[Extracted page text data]
━━━━━━━━━━━━━━━━
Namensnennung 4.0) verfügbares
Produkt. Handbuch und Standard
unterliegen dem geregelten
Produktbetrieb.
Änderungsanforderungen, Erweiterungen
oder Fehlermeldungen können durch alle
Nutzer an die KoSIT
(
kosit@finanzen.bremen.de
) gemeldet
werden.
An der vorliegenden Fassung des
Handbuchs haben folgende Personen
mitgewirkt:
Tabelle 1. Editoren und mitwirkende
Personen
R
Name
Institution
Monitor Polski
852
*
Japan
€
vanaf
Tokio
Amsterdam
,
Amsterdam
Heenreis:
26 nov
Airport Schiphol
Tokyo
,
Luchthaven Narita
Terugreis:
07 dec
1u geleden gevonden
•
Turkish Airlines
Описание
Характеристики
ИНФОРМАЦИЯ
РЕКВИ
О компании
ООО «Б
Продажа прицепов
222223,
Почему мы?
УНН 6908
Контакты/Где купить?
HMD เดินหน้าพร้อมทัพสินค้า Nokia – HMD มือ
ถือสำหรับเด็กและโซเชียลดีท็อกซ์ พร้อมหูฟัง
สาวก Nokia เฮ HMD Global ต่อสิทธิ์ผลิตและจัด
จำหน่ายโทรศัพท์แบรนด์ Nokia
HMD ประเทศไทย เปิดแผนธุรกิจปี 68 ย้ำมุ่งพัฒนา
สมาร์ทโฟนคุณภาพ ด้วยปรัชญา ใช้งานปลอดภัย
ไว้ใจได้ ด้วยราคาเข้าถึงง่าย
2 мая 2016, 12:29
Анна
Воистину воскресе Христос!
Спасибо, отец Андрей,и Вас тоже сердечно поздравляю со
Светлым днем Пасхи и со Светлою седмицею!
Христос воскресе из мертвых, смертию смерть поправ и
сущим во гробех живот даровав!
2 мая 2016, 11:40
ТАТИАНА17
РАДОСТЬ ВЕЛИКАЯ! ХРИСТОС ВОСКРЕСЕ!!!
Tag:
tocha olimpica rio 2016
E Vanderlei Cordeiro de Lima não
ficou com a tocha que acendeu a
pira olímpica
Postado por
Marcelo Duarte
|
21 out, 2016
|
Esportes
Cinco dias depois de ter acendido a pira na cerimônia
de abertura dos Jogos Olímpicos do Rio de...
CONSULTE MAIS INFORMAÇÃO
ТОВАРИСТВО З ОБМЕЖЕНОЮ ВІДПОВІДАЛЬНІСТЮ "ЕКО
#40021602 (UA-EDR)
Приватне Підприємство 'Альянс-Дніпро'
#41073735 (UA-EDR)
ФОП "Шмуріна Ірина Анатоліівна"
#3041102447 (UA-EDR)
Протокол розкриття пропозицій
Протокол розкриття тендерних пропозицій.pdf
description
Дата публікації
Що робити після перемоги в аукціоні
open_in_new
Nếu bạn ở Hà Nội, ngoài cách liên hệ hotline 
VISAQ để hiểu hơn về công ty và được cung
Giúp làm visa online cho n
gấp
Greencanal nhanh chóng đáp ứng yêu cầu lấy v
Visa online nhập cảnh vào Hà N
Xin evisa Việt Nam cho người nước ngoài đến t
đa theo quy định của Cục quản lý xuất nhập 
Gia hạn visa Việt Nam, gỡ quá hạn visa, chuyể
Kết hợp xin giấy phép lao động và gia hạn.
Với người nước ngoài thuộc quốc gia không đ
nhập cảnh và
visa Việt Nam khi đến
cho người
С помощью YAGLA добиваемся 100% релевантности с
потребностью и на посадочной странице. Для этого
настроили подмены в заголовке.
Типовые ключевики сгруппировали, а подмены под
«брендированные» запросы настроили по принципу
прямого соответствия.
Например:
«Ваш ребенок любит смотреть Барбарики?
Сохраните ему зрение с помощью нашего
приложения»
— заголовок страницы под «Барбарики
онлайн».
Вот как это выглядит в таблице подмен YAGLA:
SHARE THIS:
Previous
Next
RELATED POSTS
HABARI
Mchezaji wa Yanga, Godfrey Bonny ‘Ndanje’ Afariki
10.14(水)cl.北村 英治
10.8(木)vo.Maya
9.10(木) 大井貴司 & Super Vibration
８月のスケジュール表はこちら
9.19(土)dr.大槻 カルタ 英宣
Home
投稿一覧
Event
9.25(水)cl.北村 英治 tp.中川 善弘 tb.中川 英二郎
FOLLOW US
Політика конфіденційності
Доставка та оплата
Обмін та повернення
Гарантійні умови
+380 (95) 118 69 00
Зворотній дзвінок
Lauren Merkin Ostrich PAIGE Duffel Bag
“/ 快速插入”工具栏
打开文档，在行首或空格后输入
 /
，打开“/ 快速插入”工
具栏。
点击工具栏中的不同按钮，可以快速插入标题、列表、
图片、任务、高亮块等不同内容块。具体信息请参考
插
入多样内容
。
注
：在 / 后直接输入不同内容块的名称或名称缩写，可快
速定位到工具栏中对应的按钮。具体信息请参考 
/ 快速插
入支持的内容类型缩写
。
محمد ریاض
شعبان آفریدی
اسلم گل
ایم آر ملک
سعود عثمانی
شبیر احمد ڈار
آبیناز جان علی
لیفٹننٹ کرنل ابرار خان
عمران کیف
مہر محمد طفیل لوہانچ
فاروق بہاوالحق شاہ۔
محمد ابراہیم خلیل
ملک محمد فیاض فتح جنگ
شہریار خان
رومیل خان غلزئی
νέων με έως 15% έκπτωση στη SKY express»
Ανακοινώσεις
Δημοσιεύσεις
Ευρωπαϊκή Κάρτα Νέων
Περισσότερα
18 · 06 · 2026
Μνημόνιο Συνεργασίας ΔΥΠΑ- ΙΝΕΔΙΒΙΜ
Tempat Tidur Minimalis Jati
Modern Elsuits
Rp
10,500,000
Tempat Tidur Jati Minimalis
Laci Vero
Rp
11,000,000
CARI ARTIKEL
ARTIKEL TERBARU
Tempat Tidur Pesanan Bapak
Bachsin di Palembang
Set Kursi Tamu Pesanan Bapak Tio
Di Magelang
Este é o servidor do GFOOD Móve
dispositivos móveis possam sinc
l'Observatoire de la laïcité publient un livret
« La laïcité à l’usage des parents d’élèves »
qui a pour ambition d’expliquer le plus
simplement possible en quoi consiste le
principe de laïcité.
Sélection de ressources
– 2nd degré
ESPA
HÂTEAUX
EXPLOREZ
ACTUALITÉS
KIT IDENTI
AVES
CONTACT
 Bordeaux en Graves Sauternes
━━━━━━━━━━━━━━━━
Exercise
Go through the records above and, whenever a line includes the word "Việt", copy it.

Output for this task
Xin evisa Việt Nam cho người nước ngoài đến t
Gia hạn visa Việt Nam, gỡ quá hạn visa, chuyể
visa Việt Nam khi đến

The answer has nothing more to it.